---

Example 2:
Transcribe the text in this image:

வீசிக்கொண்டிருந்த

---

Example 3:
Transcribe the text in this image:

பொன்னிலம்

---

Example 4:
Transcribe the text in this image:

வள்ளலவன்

__________

◆ **Work to complete**:
Output the entire listing above, character for character.

◆ **Expected output**:
---

Example 2:
Transcribe the text in this image:

வீசிக்கொண்டிருந்த

---

Example 3:
Transcribe the text in this image:

பொன்னிலம்

---

Example 4:
Transcribe the text in this image:

வள்ளலவன்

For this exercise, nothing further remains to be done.